▶ **Exercise prompt**:
What you return must be every line below that includes the word "their".

-------- Provided records --------

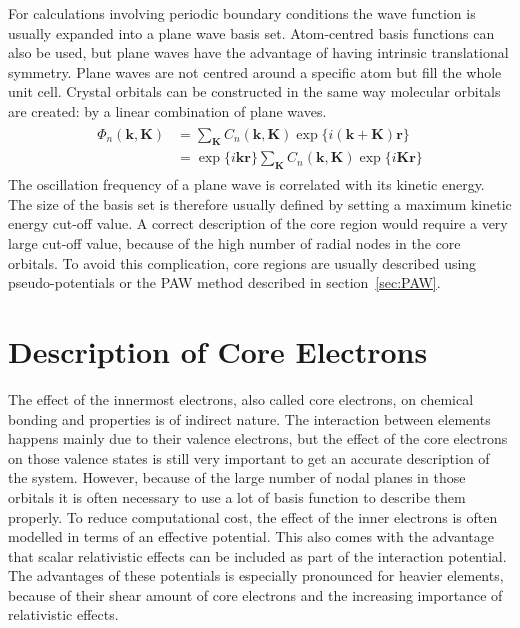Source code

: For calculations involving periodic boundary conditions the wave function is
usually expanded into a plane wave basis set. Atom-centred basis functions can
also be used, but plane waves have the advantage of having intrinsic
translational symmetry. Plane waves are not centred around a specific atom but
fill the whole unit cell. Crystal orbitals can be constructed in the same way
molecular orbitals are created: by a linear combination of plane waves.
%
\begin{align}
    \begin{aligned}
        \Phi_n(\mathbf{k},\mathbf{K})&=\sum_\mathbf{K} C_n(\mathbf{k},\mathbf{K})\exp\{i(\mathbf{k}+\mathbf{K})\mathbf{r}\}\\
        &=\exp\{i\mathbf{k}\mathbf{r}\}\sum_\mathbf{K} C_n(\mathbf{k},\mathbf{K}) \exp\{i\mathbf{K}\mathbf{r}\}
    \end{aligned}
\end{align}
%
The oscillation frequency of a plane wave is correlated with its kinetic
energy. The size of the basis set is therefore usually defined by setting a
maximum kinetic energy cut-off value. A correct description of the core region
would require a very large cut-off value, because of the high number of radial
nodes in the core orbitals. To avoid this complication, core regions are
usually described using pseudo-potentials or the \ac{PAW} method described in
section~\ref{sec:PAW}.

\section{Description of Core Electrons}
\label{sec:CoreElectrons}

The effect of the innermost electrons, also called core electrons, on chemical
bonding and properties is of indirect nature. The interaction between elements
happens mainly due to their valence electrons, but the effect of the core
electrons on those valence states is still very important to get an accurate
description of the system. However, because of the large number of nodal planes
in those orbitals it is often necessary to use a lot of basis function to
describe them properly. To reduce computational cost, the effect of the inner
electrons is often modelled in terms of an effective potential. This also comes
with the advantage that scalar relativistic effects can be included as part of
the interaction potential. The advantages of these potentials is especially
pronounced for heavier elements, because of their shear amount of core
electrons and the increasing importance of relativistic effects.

--------
-------- Provided records --------

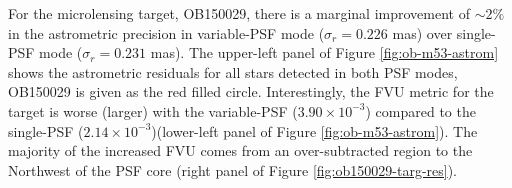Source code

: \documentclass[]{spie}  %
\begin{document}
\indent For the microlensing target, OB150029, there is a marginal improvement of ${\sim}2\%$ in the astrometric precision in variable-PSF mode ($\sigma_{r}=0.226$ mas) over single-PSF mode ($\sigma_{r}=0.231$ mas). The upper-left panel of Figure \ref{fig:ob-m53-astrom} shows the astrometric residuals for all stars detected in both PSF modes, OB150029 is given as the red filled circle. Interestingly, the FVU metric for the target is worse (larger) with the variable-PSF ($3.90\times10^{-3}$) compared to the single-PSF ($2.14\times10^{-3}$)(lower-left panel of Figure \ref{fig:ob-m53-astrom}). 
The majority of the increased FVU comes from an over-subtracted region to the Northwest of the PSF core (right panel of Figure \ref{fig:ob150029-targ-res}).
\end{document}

--------

▶ **Answer for this exercise**:
happens mainly due to their valence electrons, but the effect of the core
pronounced for heavier elements, because of their shear amount of core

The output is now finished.